Eine der bekanntesten privaten Universitäten in Manaus, die ein Jurastudium anbietet, ist die Universidade Nilton Lins, eine Eliteuniversität mit derzeit 15.000 Studentinnen und Studenten. Beim ersten Anlauf schaffte es Vinicius, die Aufnahmeprüfung zu bestehen. Die Freude hielt jedoch nur kurz an, da die Studiengebühren bei umgerechnet 500 Euro im Monat liegen – eine völlig unerreichbare Summe für Vinicius und seine Mutter.
Er wäre an dieser finanziellen Hürde gescheitert, und sein Traum wäre niemals in Erfüllung gegangen, hätte sich die oben erwähnte Richterin nicht persönlich für ihn eingesetzt. Es war das erste Mal, dass die Universidade Nilton Lins dem Arbeitsministerium von Manaus für eine Person nach Wahl ein vollständiges Stipendium anbot.
Jetzt dürft ihr raten, wer auserwählt wurde! Richtig: unser Vinicius! Der Junge, der vor ein paar Jahren noch zusammen mit seiner Mutter und seinen Geschwistern Früchte und Gemüse auf der Straße verkaufte.
(Immatrikulierung an der privaten Universität in Manaus)
Seinem persönlichen Einsatz und unserer Unterstützung ist es zu verdanken, dass er aller Wahrscheinlichkeit nach einen anderen Weg einschlagen wird als den seines Vaters. Es ist der Beginn eines völlig neuen Lebens – sowohl für seine Mutter und seine Geschwister als auch für seine zukünftige eigene Familie, wenn dieser Tag gekommen ist.
(Diesjährige Abschlussfeier der Jugendlichen des Berufsvorbereitungszentrums/Manaus)
In diesem Jahr nahmen 150 Jugendliche am berufsvorbereitenden Unterricht teil, der wöchentlich in unserem Zentrum in Manaus stattfindet. Herzlichen Dank an euch vom Kleinen Nazareno in Manaus für euren großartigen Einsatz. Wir freuen uns, euch mit im „Boot“ zu haben!

• FOLGENDES BEARBEITEN
1. Prüfe, ob die Aussagen (a), (b) und (c) mit dem Text über Vinicius übereinstimmen, und antworte jeweils mit Ja oder Nein samt den entscheidenden Worten des Textes als wörtlichem Zitat. (a) An der Universidade Nilton Lins studieren derzeit 15.000 Menschen. (b) Vinicius bestand die Aufnahmeprüfung erst im zweiten Versuch. (c) In diesem Jahr besuchten 150 Jugendliche den berufsvorbereitenden Unterricht im Zentrum in Manaus.
2. Gib den Abschnitt des Textes über Vinicius zwischen „Seinem persönlichen Einsatz“ und „Jugendlichen des Berufsvorbereitungszentrums/Manaus)“, beide eingeschlossen, wortgetreu wieder.
Die Einträge stammen aus einer anderen Quelle als der Text.

• EINTRÄGE IM DATENSATZ
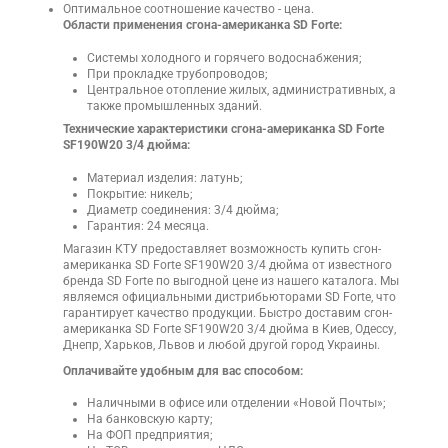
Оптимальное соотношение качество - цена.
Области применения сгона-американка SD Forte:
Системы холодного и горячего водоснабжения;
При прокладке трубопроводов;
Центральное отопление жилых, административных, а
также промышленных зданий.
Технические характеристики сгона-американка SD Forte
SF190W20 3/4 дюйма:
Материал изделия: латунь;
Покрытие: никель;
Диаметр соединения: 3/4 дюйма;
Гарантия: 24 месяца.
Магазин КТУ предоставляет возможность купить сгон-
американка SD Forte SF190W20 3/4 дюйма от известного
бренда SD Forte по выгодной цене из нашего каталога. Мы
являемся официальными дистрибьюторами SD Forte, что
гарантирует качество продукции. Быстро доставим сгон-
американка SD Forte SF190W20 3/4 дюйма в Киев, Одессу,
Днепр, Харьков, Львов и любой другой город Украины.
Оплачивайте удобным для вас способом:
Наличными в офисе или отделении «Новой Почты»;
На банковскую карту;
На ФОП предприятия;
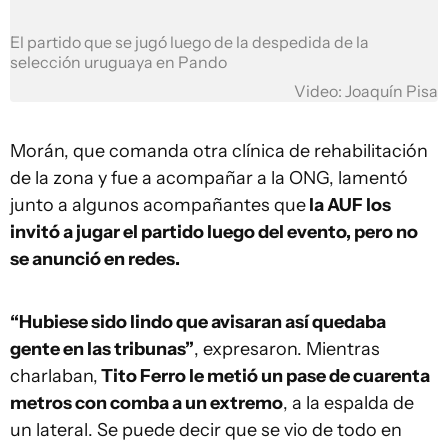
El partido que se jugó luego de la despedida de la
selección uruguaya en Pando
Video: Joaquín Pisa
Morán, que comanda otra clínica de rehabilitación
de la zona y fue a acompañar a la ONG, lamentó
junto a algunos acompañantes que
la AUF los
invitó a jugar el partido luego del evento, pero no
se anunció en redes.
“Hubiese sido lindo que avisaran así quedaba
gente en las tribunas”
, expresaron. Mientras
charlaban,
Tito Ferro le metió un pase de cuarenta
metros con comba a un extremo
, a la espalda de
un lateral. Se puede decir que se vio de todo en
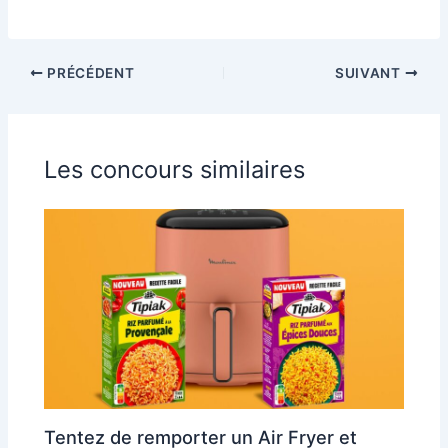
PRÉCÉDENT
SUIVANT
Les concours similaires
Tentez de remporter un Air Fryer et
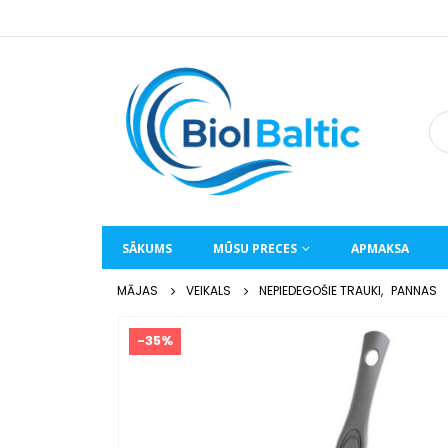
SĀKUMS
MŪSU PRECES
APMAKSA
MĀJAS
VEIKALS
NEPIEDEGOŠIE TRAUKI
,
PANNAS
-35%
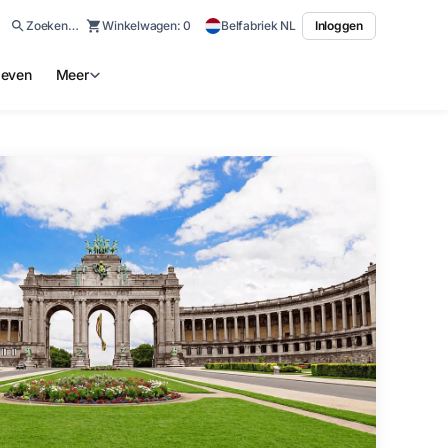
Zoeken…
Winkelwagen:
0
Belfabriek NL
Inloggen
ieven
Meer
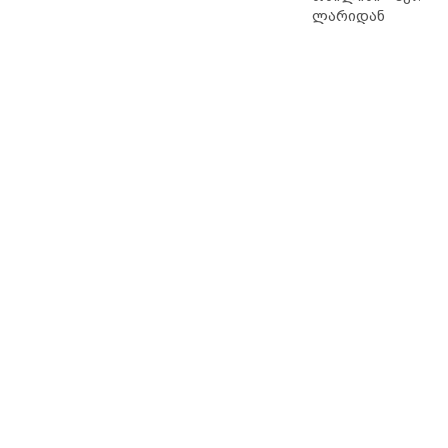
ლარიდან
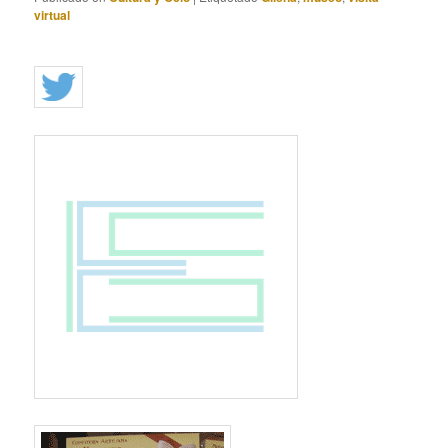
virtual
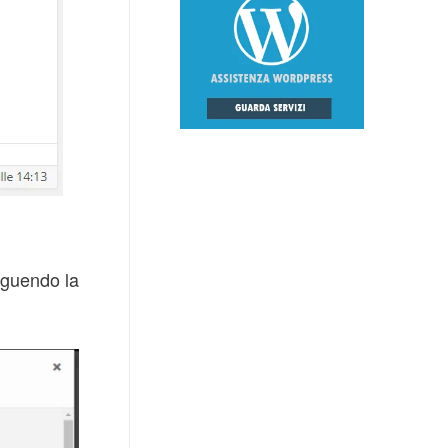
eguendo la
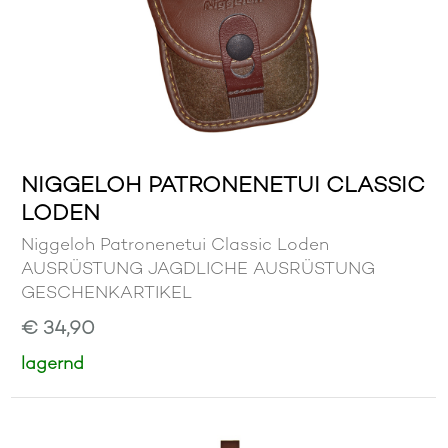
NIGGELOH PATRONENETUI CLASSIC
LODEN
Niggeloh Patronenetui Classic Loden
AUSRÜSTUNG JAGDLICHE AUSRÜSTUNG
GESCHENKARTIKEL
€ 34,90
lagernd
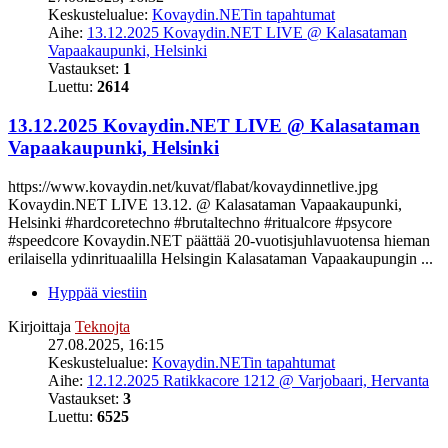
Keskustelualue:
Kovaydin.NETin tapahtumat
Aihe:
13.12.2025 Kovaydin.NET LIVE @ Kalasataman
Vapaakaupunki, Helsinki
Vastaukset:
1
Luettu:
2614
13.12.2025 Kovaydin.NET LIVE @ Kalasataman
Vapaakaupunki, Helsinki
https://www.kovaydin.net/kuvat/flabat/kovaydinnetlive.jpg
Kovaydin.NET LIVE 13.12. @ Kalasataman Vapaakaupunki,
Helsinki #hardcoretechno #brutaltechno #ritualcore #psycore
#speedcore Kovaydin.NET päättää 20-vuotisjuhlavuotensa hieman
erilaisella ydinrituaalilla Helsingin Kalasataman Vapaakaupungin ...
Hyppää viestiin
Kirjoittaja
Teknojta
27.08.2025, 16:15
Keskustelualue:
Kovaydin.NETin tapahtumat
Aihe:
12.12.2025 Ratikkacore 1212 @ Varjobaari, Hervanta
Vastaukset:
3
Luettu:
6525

--

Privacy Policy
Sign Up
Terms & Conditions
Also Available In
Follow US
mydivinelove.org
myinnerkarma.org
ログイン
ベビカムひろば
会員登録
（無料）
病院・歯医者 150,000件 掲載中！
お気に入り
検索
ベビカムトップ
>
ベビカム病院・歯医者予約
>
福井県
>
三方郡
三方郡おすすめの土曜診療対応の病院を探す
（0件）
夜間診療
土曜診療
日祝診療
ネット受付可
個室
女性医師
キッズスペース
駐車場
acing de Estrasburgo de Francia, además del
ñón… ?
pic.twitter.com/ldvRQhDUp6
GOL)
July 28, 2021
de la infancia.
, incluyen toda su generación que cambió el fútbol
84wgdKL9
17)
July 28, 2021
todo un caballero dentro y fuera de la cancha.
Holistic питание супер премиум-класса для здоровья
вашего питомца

• ANTWORTEN JE AUFGABE
1.
(a) Ja: „eine Eliteuniversität mit derzeit 15.000 Studentinnen und Studenten“
(b) Nein: „Beim ersten Anlauf schaffte es Vinicius, die Aufnahmeprüfung zu bestehen.“
(c) Ja: „In diesem Jahr nahmen 150 Jugendliche am berufsvorbereitenden Unterricht teil, der wöchentlich in unserem Zentrum in Manaus stattfindet.“

2.
Seinem persönlichen Einsatz und unserer Unterstützung ist es zu verdanken, dass er aller Wahrscheinlichkeit nach einen anderen Weg einschlagen wird als den seines Vaters. Es ist der Beginn eines völlig neuen Lebens – sowohl für seine Mutter und seine Geschwister als auch für seine zukünftige eigene Familie, wenn dieser Tag gekommen ist.
(Diesjährige Abschlussfeier der Jugendlichen des Berufsvorbereitungszentrums/Manaus)